Rows
────

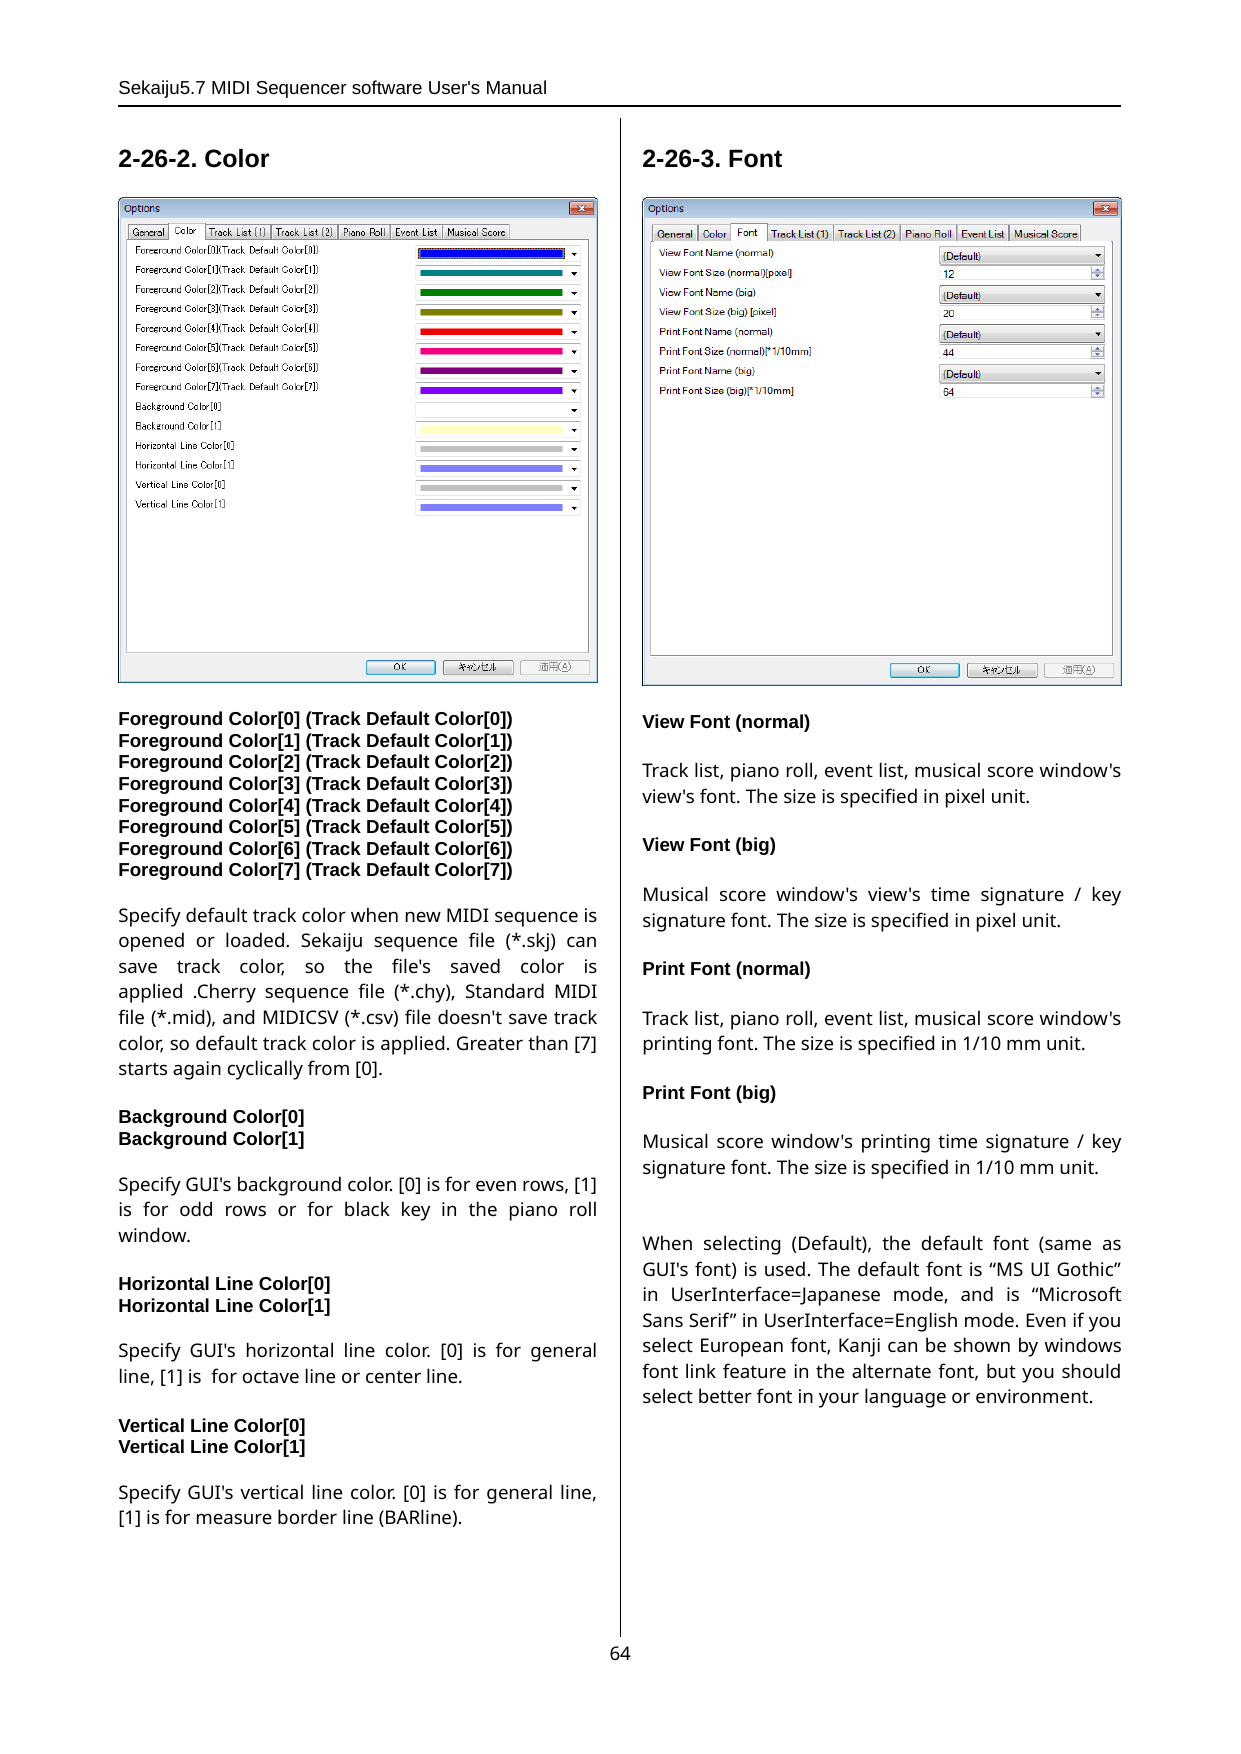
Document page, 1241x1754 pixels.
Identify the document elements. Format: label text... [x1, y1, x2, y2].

text Horizontal Line Color[1] [118, 1295, 598, 1316]
text Foreground Color[0] (Track Default Color[0]) [118, 708, 598, 730]
picture [118, 197, 598, 683]
subtitle 2-26-2. Color [118, 144, 598, 172]
text Print Font (big) [642, 1082, 1122, 1103]
text Print Font (normal) [642, 958, 1122, 979]
text Foreground Color[4] (Track Default Color[4]) [118, 794, 598, 816]
text Specify GUI's background color. [0] is for even rows, [1] is for odd rows or for black key in the piano roll window. [118, 1171, 598, 1248]
text Foreground Color[3] (Track Default Color[3]) [118, 773, 598, 794]
text Track list, piano roll, event list, musical score window's view's font. The size is specified in pixel unit. [642, 758, 1122, 809]
text Specify default track color when new MIDI sequence is opened or loaded. Sekaiju sequence file (*.skj) can save track color, so the file's saved color is applied .Cherry sequence file (*.chy), Standard MIDI file (*.mid), and MIDICSV (*.csv) file doesn't save track color, so default track color is applied. Greater than [7] starts again cyclically from [0]. [118, 902, 598, 1081]
text Foreground Color[1] (Track Default Color[1]) [118, 730, 598, 751]
text View Font (big) [642, 834, 1122, 856]
picture [642, 197, 1122, 686]
text Vertical Line Color[0] [118, 1414, 598, 1436]
text Musical score window's printing time signature / key signature font. The size is specified in 1/10 mm unit. [642, 1129, 1122, 1180]
text Specify GUI's vertical line color. [0] is for general line, [1] is for measure border line (BARline). [118, 1479, 598, 1530]
text Background Color[0] [118, 1106, 598, 1128]
text View Font (normal) [642, 711, 1122, 732]
text When selecting (Default), the default font (same as GUI's font) is used. The default font is “MS UI Gothic” in UserInterface=Japanese mode, and is “Microsoft Sans Serif” in UserInterface=English mode. Even if you select European font, Kanji can be shown by windows font link feature in the alternate font, but you should select better font in your language or environment. [642, 1231, 1122, 1409]
text Specify GUI's horizontal line color. [0] is for general line, [1] is for octave line or center line. [118, 1338, 598, 1389]
text Foreground Color[7] (Track Default Color[7]) [118, 859, 598, 881]
text Background Color[1] [118, 1128, 598, 1149]
text Musical score window's view's time signature / key signature font. The size is specified in pixel unit. [642, 881, 1122, 932]
subtitle 2-26-3. Font [642, 144, 1122, 172]
text Foreground Color[6] (Track Default Color[6]) [118, 837, 598, 859]
text Vertical Line Color[1] [118, 1436, 598, 1457]
text Track list, piano roll, event list, musical score window's printing font. The size is specified in 1/10 mm unit. [642, 1005, 1122, 1056]
text Foreground Color[5] (Track Default Color[5]) [118, 816, 598, 837]
text Horizontal Line Color[0] [118, 1273, 598, 1295]
text Foreground Color[2] (Track Default Color[2]) [118, 751, 598, 773]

────

Short task
Reproduce the records with "Foreground Color" replaced by "Text Color" throughout, leaving everything else unchanged and omitting the pictures.

Output for this task
Document page, 1241x1754 pixels.
Identify the document elements. Format: label text... [x1, y1, x2, y2].

text Horizontal Line Color[1] [118, 1295, 598, 1316]
text Text Color[0] (Track Default Color[0]) [118, 708, 598, 730]
picture [118, 197, 598, 683]
subtitle 2-26-2. Color [118, 144, 598, 172]
text Print Font (big) [642, 1082, 1122, 1103]
text Print Font (normal) [642, 958, 1122, 979]
text Text Color[4] (Track Default Color[4]) [118, 794, 598, 816]
text Specify GUI's background color. [0] is for even rows, [1] is for odd rows or for black key in the piano roll window. [118, 1171, 598, 1248]
text Text Color[3] (Track Default Color[3]) [118, 773, 598, 794]
text Track list, piano roll, event list, musical score window's view's font. The size is specified in pixel unit. [642, 758, 1122, 809]
text Specify default track color when new MIDI sequence is opened or loaded. Sekaiju sequence file (*.skj) can save track color, so the file's saved color is applied .Cherry sequence file (*.chy), Standard MIDI file (*.mid), and MIDICSV (*.csv) file doesn't save track color, so default track color is applied. Greater than [7] starts again cyclically from [0]. [118, 902, 598, 1081]
text Text Color[1] (Track Default Color[1]) [118, 730, 598, 751]
text View Font (big) [642, 834, 1122, 856]
picture [642, 197, 1122, 686]
text Vertical Line Color[0] [118, 1414, 598, 1436]
text Musical score window's printing time signature / key signature font. The size is specified in 1/10 mm unit. [642, 1129, 1122, 1180]
text Specify GUI's vertical line color. [0] is for general line, [1] is for measure border line (BARline). [118, 1479, 598, 1530]
text Background Color[0] [118, 1106, 598, 1128]
text View Font (normal) [642, 711, 1122, 732]
text When selecting (Default), the default font (same as GUI's font) is used. The default font is “MS UI Gothic” in UserInterface=Japanese mode, and is “Microsoft Sans Serif” in UserInterface=English mode. Even if you select European font, Kanji can be shown by windows font link feature in the alternate font, but you should select better font in your language or environment. [642, 1231, 1122, 1409]
text Specify GUI's horizontal line color. [0] is for general line, [1] is for octave line or center line. [118, 1338, 598, 1389]
text Text Color[7] (Track Default Color[7]) [118, 859, 598, 881]
text Background Color[1] [118, 1128, 598, 1149]
text Musical score window's view's time signature / key signature font. The size is specified in pixel unit. [642, 881, 1122, 932]
subtitle 2-26-3. Font [642, 144, 1122, 172]
text Text Color[6] (Track Default Color[6]) [118, 837, 598, 859]
text Vertical Line Color[1] [118, 1436, 598, 1457]
text Track list, piano roll, event list, musical score window's printing font. The size is specified in 1/10 mm unit. [642, 1005, 1122, 1056]
text Text Color[5] (Track Default Color[5]) [118, 816, 598, 837]
text Horizontal Line Color[0] [118, 1273, 598, 1295]
text Text Color[2] (Track Default Color[2]) [118, 751, 598, 773]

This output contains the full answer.